Hai scritto ”Reflection” dopo aver ricevuto una mail dal North Carolina dove una ragazza raccontava la storia di bullismo che stava vivendo. Ci racconti come è andata ?
Questa ragazza americana, dopo aver visto un mio video cover, mi ha scritto subito invitandomi a suonare in North Carolina, ad un raduno contro il bullismo. La cosa che mi ha colpito è stato il modo in cui si apriva con me, pur conoscendo solo la mia voce e poco più. Mi è arrivata dentro come poche persone hanno saputo fare. Grazie a questa cosa ho capito che c’è un linguaggio fatto non di parole ma di emozioni e sensazioni, un linguaggio che viene dalla nostra anima e non dalla mente.
Il tema del lavoro è sicuramente uno dei più delicati al momento. Quali sono le tue idee a riguardo e come pensi che si possa uscire dalla situazione di stallo in cui ci troviamo, soprattutto in Italia?

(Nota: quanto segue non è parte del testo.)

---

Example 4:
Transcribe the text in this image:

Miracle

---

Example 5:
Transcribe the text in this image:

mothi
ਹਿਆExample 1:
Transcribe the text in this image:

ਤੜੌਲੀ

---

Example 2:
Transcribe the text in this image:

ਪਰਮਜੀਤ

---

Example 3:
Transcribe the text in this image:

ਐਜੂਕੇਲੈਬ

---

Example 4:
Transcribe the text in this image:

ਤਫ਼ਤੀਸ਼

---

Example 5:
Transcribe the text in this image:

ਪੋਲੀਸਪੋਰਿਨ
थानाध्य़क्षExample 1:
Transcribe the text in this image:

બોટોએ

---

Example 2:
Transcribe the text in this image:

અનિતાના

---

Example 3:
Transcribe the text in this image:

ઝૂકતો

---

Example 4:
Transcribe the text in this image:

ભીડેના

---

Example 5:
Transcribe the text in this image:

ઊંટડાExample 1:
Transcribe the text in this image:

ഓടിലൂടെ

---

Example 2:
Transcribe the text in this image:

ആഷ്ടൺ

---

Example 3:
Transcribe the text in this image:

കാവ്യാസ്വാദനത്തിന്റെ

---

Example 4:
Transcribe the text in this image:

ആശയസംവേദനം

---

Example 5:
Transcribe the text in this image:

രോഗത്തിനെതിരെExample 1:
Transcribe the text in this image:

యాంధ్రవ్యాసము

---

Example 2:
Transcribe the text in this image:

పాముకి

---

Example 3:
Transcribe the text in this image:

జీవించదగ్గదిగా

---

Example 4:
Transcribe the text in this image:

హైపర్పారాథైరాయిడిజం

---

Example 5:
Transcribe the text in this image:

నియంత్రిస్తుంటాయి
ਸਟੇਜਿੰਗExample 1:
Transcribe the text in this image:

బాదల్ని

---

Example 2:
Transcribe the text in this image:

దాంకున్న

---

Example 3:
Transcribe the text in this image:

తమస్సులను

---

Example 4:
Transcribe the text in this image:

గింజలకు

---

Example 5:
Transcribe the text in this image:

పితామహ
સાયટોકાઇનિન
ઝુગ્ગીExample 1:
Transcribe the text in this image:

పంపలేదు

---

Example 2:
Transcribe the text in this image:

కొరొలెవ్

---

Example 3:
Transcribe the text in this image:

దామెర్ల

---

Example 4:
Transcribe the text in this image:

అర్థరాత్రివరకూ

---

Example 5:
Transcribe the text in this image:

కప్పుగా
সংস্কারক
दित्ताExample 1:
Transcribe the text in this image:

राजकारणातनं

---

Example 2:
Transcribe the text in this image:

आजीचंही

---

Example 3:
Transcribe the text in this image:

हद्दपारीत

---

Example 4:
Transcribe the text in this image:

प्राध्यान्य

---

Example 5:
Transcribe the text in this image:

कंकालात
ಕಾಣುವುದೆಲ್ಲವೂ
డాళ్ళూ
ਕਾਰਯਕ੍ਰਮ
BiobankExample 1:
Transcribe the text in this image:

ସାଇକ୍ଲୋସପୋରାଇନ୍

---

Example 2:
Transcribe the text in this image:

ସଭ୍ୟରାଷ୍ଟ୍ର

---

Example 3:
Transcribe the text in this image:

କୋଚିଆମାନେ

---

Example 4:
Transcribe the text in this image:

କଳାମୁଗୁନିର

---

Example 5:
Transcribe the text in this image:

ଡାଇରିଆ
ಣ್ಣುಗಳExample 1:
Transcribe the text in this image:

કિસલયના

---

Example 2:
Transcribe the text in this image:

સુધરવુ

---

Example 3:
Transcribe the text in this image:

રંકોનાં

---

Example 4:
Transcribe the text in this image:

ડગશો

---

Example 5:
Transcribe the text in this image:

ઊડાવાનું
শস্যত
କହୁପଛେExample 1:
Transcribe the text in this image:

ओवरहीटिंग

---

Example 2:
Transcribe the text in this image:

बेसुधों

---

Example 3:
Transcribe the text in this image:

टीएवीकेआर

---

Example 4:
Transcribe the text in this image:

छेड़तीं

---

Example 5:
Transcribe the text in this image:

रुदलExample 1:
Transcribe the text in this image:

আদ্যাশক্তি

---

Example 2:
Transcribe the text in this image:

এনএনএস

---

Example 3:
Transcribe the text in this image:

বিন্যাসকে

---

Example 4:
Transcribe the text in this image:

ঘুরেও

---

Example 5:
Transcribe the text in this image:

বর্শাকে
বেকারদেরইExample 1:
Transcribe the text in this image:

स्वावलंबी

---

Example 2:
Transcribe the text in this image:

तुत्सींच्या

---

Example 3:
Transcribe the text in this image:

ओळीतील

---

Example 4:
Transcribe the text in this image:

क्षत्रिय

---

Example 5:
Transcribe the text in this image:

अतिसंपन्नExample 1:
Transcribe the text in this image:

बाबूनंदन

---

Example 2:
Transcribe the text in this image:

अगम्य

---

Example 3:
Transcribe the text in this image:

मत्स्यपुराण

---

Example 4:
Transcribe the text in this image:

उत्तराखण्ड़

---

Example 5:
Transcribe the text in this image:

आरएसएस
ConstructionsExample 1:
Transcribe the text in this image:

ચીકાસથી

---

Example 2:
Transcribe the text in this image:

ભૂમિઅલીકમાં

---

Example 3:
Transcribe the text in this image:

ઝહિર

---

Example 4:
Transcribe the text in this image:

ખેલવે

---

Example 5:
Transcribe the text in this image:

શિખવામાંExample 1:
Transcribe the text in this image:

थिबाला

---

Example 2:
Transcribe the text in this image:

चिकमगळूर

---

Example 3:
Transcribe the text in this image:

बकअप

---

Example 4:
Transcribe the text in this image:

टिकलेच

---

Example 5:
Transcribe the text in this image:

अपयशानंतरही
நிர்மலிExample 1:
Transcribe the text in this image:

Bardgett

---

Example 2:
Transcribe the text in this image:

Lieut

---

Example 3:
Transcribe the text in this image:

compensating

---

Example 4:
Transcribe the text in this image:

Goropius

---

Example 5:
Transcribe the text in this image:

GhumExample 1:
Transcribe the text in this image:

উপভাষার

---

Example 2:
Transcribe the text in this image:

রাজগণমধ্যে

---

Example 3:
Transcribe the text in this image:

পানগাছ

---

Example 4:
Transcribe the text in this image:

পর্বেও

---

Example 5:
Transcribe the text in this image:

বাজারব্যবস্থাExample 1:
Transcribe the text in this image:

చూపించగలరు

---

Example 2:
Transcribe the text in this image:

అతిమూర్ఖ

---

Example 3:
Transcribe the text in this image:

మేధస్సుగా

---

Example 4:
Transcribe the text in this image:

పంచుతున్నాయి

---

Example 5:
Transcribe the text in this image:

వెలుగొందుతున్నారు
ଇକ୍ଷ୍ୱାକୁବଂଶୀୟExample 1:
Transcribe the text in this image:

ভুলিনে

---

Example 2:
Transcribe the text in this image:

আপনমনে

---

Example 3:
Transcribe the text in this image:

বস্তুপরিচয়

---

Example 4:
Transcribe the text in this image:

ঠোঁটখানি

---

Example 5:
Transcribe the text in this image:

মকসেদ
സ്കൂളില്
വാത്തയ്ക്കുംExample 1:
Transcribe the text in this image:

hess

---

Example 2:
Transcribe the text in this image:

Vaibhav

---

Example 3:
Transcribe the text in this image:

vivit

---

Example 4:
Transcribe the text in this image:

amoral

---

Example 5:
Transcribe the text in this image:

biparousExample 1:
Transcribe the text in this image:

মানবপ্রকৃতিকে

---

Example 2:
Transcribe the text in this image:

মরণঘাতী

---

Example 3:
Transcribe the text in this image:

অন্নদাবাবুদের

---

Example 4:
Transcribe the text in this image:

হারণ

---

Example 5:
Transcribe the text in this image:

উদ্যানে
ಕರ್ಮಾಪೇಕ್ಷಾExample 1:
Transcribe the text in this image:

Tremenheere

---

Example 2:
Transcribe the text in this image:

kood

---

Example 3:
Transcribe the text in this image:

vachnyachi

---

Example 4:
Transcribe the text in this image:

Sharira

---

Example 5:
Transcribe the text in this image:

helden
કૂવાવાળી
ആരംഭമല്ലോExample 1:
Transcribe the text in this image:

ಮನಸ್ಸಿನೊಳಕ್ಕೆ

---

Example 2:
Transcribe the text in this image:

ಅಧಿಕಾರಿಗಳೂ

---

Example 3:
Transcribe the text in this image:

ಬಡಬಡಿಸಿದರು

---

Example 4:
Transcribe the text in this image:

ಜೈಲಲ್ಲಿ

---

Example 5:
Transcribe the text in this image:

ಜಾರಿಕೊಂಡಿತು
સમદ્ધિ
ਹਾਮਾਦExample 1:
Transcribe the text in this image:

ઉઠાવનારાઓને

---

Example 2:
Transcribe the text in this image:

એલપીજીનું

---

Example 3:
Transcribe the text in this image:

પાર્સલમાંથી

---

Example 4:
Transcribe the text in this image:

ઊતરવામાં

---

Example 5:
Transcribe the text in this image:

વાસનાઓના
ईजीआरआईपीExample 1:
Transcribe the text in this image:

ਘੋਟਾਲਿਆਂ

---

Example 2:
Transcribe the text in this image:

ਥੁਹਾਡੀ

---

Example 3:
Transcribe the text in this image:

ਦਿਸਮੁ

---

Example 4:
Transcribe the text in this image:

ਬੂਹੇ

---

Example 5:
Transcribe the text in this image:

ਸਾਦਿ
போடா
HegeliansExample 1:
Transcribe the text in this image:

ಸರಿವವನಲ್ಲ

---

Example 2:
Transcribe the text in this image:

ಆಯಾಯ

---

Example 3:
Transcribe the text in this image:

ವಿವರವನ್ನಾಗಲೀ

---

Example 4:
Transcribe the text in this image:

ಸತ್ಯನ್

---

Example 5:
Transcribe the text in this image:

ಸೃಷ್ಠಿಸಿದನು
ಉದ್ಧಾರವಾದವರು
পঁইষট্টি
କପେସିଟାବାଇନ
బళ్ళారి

Questo è il momento perfetto per creare una carriera o per provare a seguire i propri desideri. Il modo migliore è rimboccarsi le maniche e accendere la propria mente. Bisogna mettersi in gioco e reinventarsi perché è troppo facile ricercare in maniera quasi passiva un lavoro che ci dia solo da mangiare. Sicuramente da lì si può partire ma, ora come ora, bisogna investire il proprio tempo in qualcosa che possa dare anche soddisfazioni.
“The taste of Rain” è uno dei brani più suggestivi del disco… ci parli del testo e delle emozioni che ne hanno determinato la scrittura?
Il testo è molto introspettivo. Parla delle scelte che ho dovuto fare per arrivare ad essere chi sono, ovvero una persona che sta seguendo i suoi sogni ogni giorno. Ho perso amici per colpa delle corde della mia chitarra, che sono la cosa più importante.
L’ho scritta lo scorso autunno, mentre viaggiavo nella mia auto sotto una pioggia intensa.
Dove e quando potremo ascoltarti dal vivo?
Fino a fine anno farò alcuni concerti nel mio Veneto per poi tornare in Francia e Belgio a gennaio. Spero di riuscire a fare un bel tour italiano nei primi mesi del 2016.
Che tipo di concerto è il tuo? Cosa intendi comunicare al pubblico e cosa metteresti nella tua scaletta ideale?
Il mio è un concerto in cui cerco di far divertire il pubblico, allo stesso tempo di fargli conoscere chi sono raccontando le canzoni e le storie che ci sono dietro. Nella mia scaletta ideale al momento metto ancora alcune cover, la finalità è invogliare il pubblico ad ascoltare tutti i miei pezzi.